All the Tea in China

October 1, 2000

China has room to grow--lots of land, lots of places to build new homes, and lots of potential homeowners.

That means great opportunities are opening for REALTORS®. In fact, during my visit to China this past summer, I was surprised to find so many of our members already there doing business, acting as property management consultants and advising on the development and marketing of residential and commercial properties. To me, that was wonderful, and just the beginning.

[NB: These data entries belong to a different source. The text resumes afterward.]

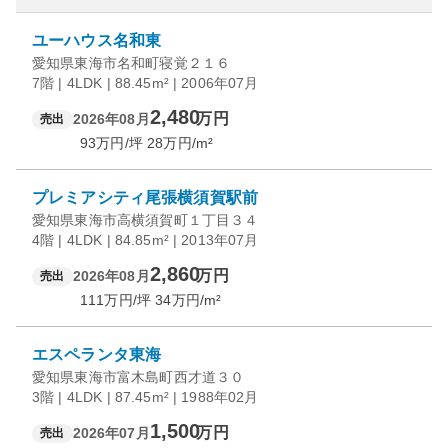
ユーハウス名和東
愛知県東海市名和町寝覚２１６
7階 | 4LDK | 88.45m² | 2006年07月
2,480
万円
2026年08月
売出
93
万円/坪
28
万円/m²
プレミアシティ尾張横須賀駅前
愛知県東海市高横須賀町１丁目３４
4階 | 4LDK | 84.85m² | 2013年07月
2,860
万円
2026年08月
売出
111
万円/坪
34
万円/m²
エスペランタ東海
愛知県東海市富木島町西才道３０
3階 | 4LDK | 87.45m² | 1988年02月
1,500
万円
2026年07月
売出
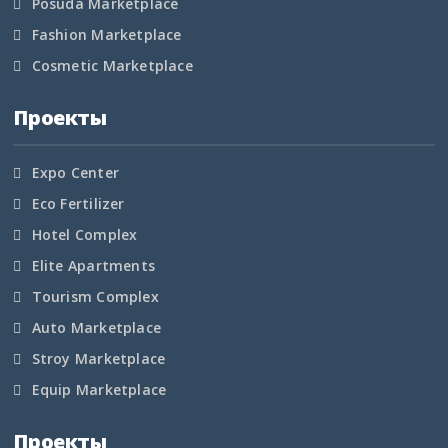
Posuda Marketplace
Кировская область
Fashion Marketplace
Cosmetic Marketplace
Коми
Проекты
Корякский округ
Костромская область
Expo Center
Eco Fertilizer
Краснодарский край
Hotel Complex
Красноярский край
Elite Apartments
Tourism Complex
Крым
Auto Marketplace
Stroy Marketplace
Курганская область
Equip Marketplace
Курская область
Проекты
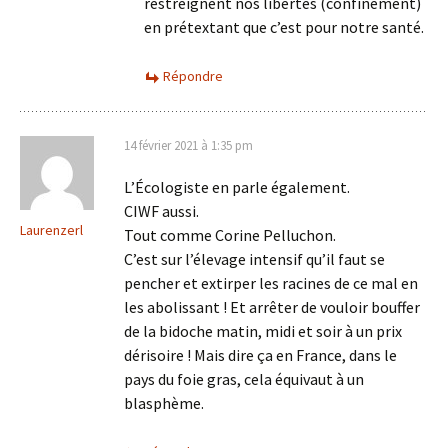
restreignent nos libertés (confinement)
en prétextant que c’est pour notre santé.
Répondre
14 février 2021 à 1:35 pm
L’Écologiste en parle également.
CIWF aussi.
Laurenzerl
Tout comme Corine Pelluchon.
C’est sur l’élevage intensif qu’il faut se
pencher et extirper les racines de ce mal en
les abolissant ! Et arrêter de vouloir bouffer
de la bidoche matin, midi et soir à un prix
dérisoire ! Mais dire ça en France, dans le
pays du foie gras, cela équivaut à un
blasphème.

It was impressive to see what strides China is making in business and in homeownership. A new high-tech industry is infusing many urban environments with newfound cash; for example, there are several streets in Beijing that compare favorably with Chicago’s “Magnificent Mile” on Michigan Avenue. At the same time, the flood of new dot-coms in the urban areas is spawning a yuppie class with the wealth, and the desire, to own their own home.

On another front, China is ending the decades-old system of government-owned housing for workers. That’s opening up homeownership to the working class for the first time, but with mixed results. Many workers don’t understand the value of homeownership; and since rents are still low, they prefer renting to owning.

What is sorely lacking, not only in China, is a secondary mortgage market. The United States is the envy of the world, with Fannie Mae and Freddie Mac pumping billions of dollars back into the lending industry. Fannie and Freddie fuel the home purchasing process by buying up mortgages, packaging them into securities, and selling the securities to investors. That frees up lenders to lend again and makes our housing industry strong, and, at the same time, it helps to keep interest rates low. There’s no equivalent in China, or, for that matter, anywhere else in the world.

During 2000, NAR increased the number of cooperative agreements with our organization partners to 46 in 37 foreign countries. I am pleased that the list now includes China, Germany, Hong Kong, and France.

The long-term benefit to REALTORS® from an orderly real estate market, whether it’s in Russia or China or elsewhere, is new business opportunities and a return on investment capital. As China emerges onto the world stage and opens up its housing industry to free enterprise, it will bring great things to real estate. I see our work there now as an investment in our future.

Dennis R. Cronk was 2000 president of the NATIONAL ASSOCIATION OF REALTORS®.